* _What is expected_: Your answer should be the data below, reproduced with nothing changed.

Segment Start: Data section

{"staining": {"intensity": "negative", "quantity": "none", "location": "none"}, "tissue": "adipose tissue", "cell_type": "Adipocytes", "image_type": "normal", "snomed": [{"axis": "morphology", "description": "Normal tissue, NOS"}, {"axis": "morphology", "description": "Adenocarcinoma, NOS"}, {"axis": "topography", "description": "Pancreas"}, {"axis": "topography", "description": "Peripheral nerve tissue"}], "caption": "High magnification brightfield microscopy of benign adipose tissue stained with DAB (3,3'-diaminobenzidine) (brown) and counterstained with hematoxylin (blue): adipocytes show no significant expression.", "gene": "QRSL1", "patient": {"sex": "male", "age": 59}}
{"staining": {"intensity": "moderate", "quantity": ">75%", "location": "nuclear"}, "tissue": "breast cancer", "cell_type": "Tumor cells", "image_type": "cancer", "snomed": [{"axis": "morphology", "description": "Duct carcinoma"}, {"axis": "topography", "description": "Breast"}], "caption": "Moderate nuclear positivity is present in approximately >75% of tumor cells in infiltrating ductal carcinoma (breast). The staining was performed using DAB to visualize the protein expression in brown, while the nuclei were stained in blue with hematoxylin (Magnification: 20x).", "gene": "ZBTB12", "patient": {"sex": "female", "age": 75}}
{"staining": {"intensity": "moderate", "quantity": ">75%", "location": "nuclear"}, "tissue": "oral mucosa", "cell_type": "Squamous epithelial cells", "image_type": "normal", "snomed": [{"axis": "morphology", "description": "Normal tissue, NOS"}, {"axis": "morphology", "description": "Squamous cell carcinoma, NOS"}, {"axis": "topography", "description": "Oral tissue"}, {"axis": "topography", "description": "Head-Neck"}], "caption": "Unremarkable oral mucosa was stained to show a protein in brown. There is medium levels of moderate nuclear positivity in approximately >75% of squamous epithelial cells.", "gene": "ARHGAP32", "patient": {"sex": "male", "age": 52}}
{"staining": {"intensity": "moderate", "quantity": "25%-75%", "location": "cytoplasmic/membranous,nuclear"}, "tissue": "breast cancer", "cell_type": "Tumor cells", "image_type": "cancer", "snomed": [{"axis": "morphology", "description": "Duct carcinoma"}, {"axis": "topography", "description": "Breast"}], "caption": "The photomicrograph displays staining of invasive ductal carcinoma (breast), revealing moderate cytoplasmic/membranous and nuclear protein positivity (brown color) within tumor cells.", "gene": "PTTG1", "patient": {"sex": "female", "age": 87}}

Segment End: Data section

* _Response to this task_:
{"staining": {"intensity": "negative", "quantity": "none", "location": "none"}, "tissue": "adipose tissue", "cell_type": "Adipocytes", "image_type": "normal", "snomed": [{"axis": "morphology", "description": "Normal tissue, NOS"}, {"axis": "morphology", "description": "Adenocarcinoma, NOS"}, {"axis": "topography", "description": "Pancreas"}, {"axis": "topography", "description": "Peripheral nerve tissue"}], "caption": "High magnification brightfield microscopy of benign adipose tissue stained with DAB (3,3'-diaminobenzidine) (brown) and counterstained with hematoxylin (blue): adipocytes show no significant expression.", "gene": "QRSL1", "patient": {"sex": "male", "age": 59}}
{"staining": {"intensity": "moderate", "quantity": ">75%", "location": "nuclear"}, "tissue": "breast cancer", "cell_type": "Tumor cells", "image_type": "cancer", "snomed": [{"axis": "morphology", "description": "Duct carcinoma"}, {"axis": "topography", "description": "Breast"}], "caption": "Moderate nuclear positivity is present in approximately >75% of tumor cells in infiltrating ductal carcinoma (breast). The staining was performed using DAB to visualize the protein expression in brown, while the nuclei were stained in blue with hematoxylin (Magnification: 20x).", "gene": "ZBTB12", "patient": {"sex": "female", "age": 75}}
{"staining": {"intensity": "moderate", "quantity": ">75%", "location": "nuclear"}, "tissue": "oral mucosa", "cell_type": "Squamous epithelial cells", "image_type": "normal", "snomed": [{"axis": "morphology", "description": "Normal tissue, NOS"}, {"axis": "morphology", "description": "Squamous cell carcinoma, NOS"}, {"axis": "topography", "description": "Oral tissue"}, {"axis": "topography", "description": "Head-Neck"}], "caption": "Unremarkable oral mucosa was stained to show a protein in brown. There is medium levels of moderate nuclear positivity in approximately >75% of squamous epithelial cells.", "gene": "ARHGAP32", "patient": {"sex": "male", "age": 52}}
{"staining": {"intensity": "moderate", "quantity": "25%-75%", "location": "cytoplasmic/membranous,nuclear"}, "tissue": "breast cancer", "cell_type": "Tumor cells", "image_type": "cancer", "snomed": [{"axis": "morphology", "description": "Duct carcinoma"}, {"axis": "topography", "description": "Breast"}], "caption": "The photomicrograph displays staining of invasive ductal carcinoma (breast), revealing moderate cytoplasmic/membranous and nuclear protein positivity (brown color) within tumor cells.", "gene": "PTTG1", "patient": {"sex": "female", "age": 87}}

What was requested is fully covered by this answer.